Reagents and buffers
  • recombinant protein(s) of interest
  • poly-L-Lysine (Sigma Aldrich, cat. P8920-100ML)
  • 25% glutaraldehyde (Bangs Labs, EM Grade, cat. AA012)
  • BSA (Sigma Aldrich, cat. A3294-50G)
  • Primary antibody, e.g.,
TDP-43 (R&D Biosystems, mouse monoclonal, cat. MAB77781)
FUS (Proteintech, rabbit polyclonal, 11570-1-AP)
  • Secondary fluorescently labelled antibody, e.g.,
AlexaFluor Secondary Antibodies (ThermoFisher, cat. A11010, A11008, A11003, A11001)
  • ImmuMount (Epredia, cat. 9990412)
  • 1XPBS
  • dH2O
Troubleshooting
Safety warnings
Glutaraldehyde is used only under a chemical fume hood, and the Safety Data Sheet should be followed for instructions.
Before start
0.02% poly-L-Lysine and 2% glutaraldehyde are made in dH2O, and both keep on ice.

Coverslip coating
2h
Place 10mm coverslips to a 24 well plate, wash with water one time and then 70% EtOH one time.
20m
Add 300ul of 0.02% poly-L-Lysine to each well and incubate at room temperature for 30min.

30m
Remove poly-L-Lysine, wash with water one time.
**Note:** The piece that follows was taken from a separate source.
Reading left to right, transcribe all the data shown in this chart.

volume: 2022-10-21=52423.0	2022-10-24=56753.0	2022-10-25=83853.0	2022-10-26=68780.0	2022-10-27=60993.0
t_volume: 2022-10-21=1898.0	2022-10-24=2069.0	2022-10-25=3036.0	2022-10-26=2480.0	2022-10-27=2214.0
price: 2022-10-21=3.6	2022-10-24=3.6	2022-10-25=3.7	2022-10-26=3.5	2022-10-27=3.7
Leave the plate on a bench without a lid to dry the coverslips (usually take 10min around).
10m
Add 300ul of 2% glutaraldehyde to each well and incubate at room temperature for 40min.

40m
Remove glutaraldehyde, wash with water one time, and dry the plate.
10m
After the plate is completely dried, it can be stored at 4°C for up to one month.
10m
Pause
Formation of protein assemblies
10m
Incubate proteins (e.g., TDP-43, FUS) in an assay buffer at room temperature for 10 min with gentle shaking. 
Note: 
1) Assay buffer composition, incubation condition, protein concentration for condensation/aggregation has to be optimised for each specific protein.
2) Standard assay buffer has the following composition: 20 mM Tris-HCl pH7.5, 20 mM KCl, 2 mM MgCl2 and 1mM DTT.
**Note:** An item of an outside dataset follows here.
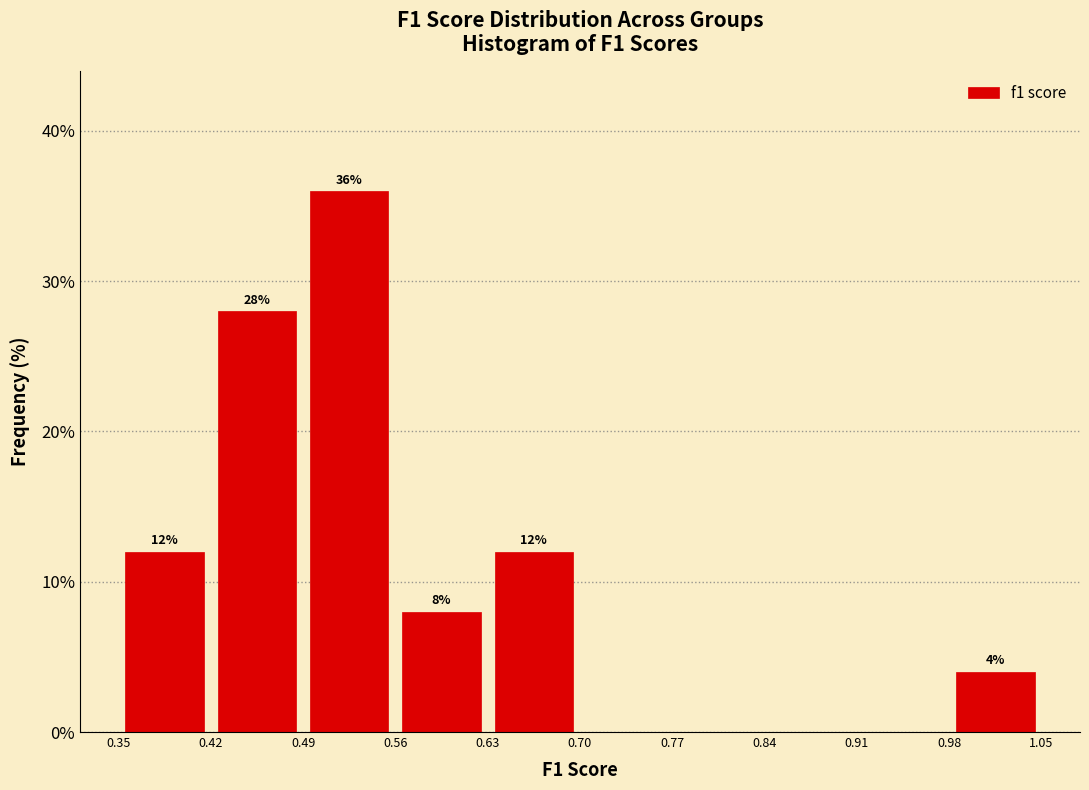

Which range on the x-axis has the tallest bar?

0.49 to 0.56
3) Using low protein-binding microcentrifuge tubes for sample preparation is recommended.
10m
Assembly fixation
1h 1m
After incubation, place a droplet (5ul) of protein sample in the center of the coverslip and incubate at room temperature for 15 min (or an optimised amount of time).
15m
Add 5ul of 4% glutaraldehyde (final 2%) to the above sample, gently mix by pipetting and incubate at room temperature for 30min.
30m
Pipetting
Wash with 1XPBS three times.
3m
The plate can be stored at 4°C for 1-2 days for immunostaining.
Pause
Immunostaining
4h 11m
Perform blocking step with 1% BSA in 1XPBS/0.25% Triton X-100 at room temperature for 1h. Discard blocking buffer.
1h
Add 300ul/well of primary antibody (1: 5000) and incubate for 2h at room temperature. Note: primary and secondary antibodies are prepared in blocking buffer. Dilution and cross-activity need to be tested.
2h
Wash with 1XPBS three times.
3m
Add 300ul/well of fluorescently labelled secondary antibody (for example, AlexaFluor, 1:1000) and incubate for 1hr at room temperature. 
1h
Wash with 1XPBS three times and leave in water.
3m
Coverslips were mounted on a glass slide using ImmuMount (ThermoFisher).
5m
Imaging can be performed on any suitable fluorescent microscope.